I am still mostly correct about this though. Your mother was jealous of you being youthful and having all your best years ahead of you, because her 'good looks' were fading, and her best years behind her

Declaring that youth is better than maturity or that your “ best years “ are related to your youth is hardly a feminist concept.

Men are allowed to have views based on logic and principles whereas women are all just screaming jealous cunts who can’t get a man .

Nice .

BertrandRussell · 28/02/2018 10:47

S0phia -did that poster call herself a feminist?
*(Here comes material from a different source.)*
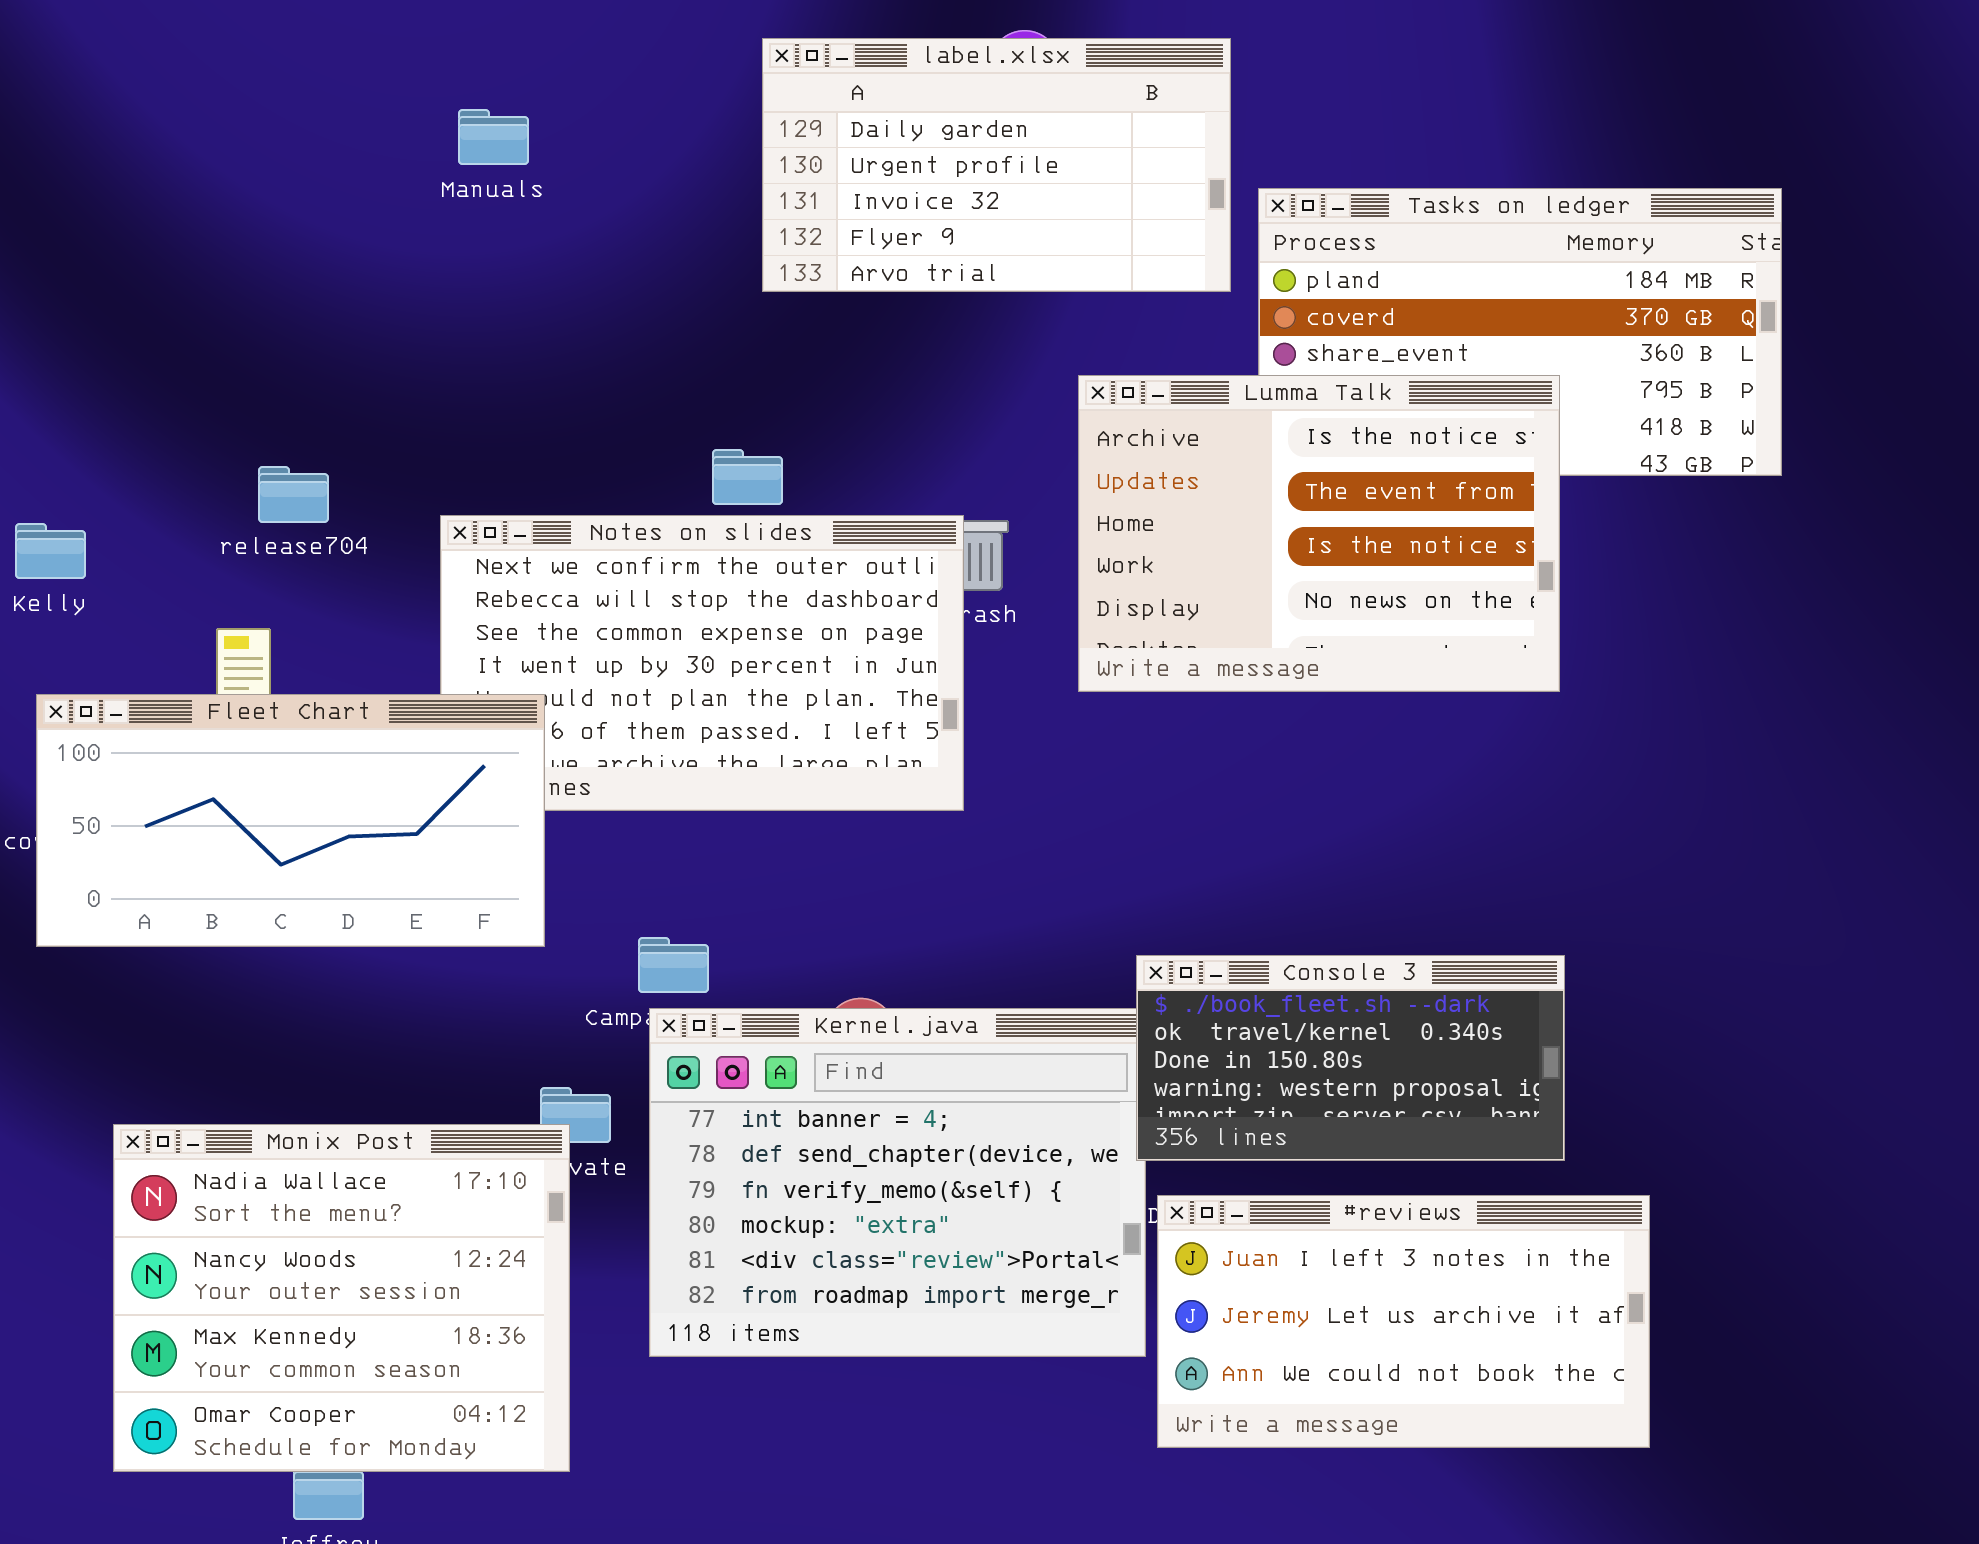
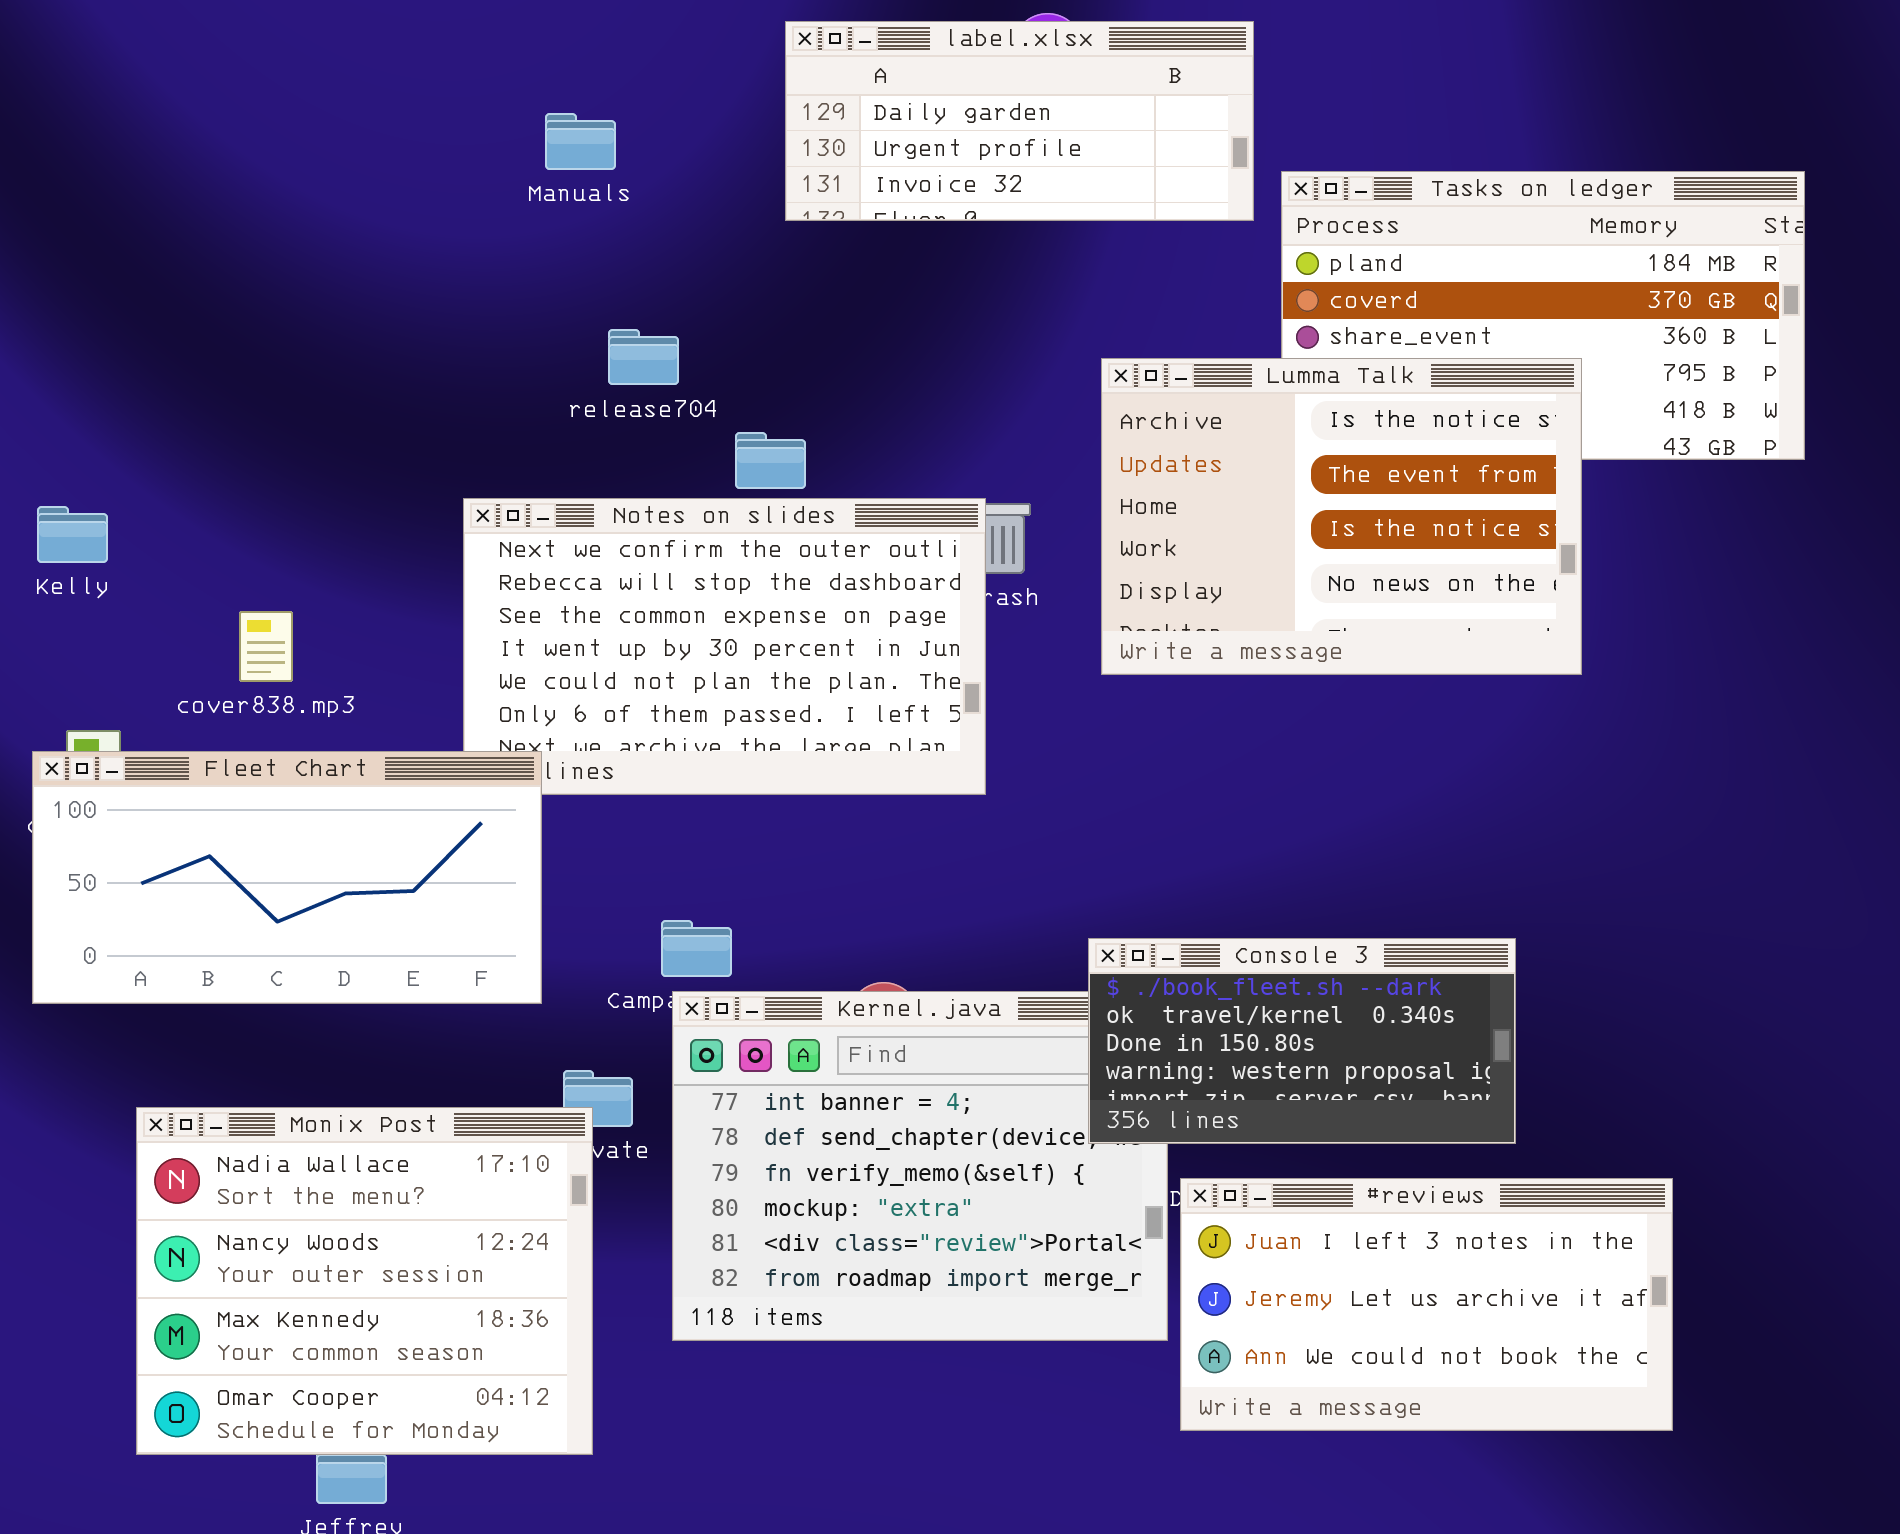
label.xlsx: [762,38,1231,292] -> [785,21,1254,221], resized
Manuals: [458,109,529,165] -> [545,113,616,170], moved
release704: [258,466,329,523] -> [608,329,679,385], moved
Fleet Chart: [36,694,545,947] -> [32,751,542,1004], moved
Console 3: [1136,955,1565,1161] -> [1088,938,1516,1144], moved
Blackteadrinker77 · 28/02/2018 10:52

I would not want to have anyone in my life who thinks "slags" is an acceptable word to describe a woman or a woman's appearance

This^^

It's a term to demean women.

Eltonjohnssyrup · 28/02/2018 10:53

I think that is a bit of a point about looks fading. My mother is obsessed with anti-ageing products to the point where she showers me with them (despite normally being quite tight fisted) because she doesn’t want an old looking daughter.

BUT

Perhaps rather than damning women for feeling like that we should be damning society for making women feel they lose their value with age.

She had an extremely campaigning job in the 80s and the campaign was ultimately successful and she has loads of interests and is educated which make her a very interesting person and her grandchildren love her very much and she has a long marriage.

It’s a shame some women feel loss of their youth so deeply when so much about them is more valuable.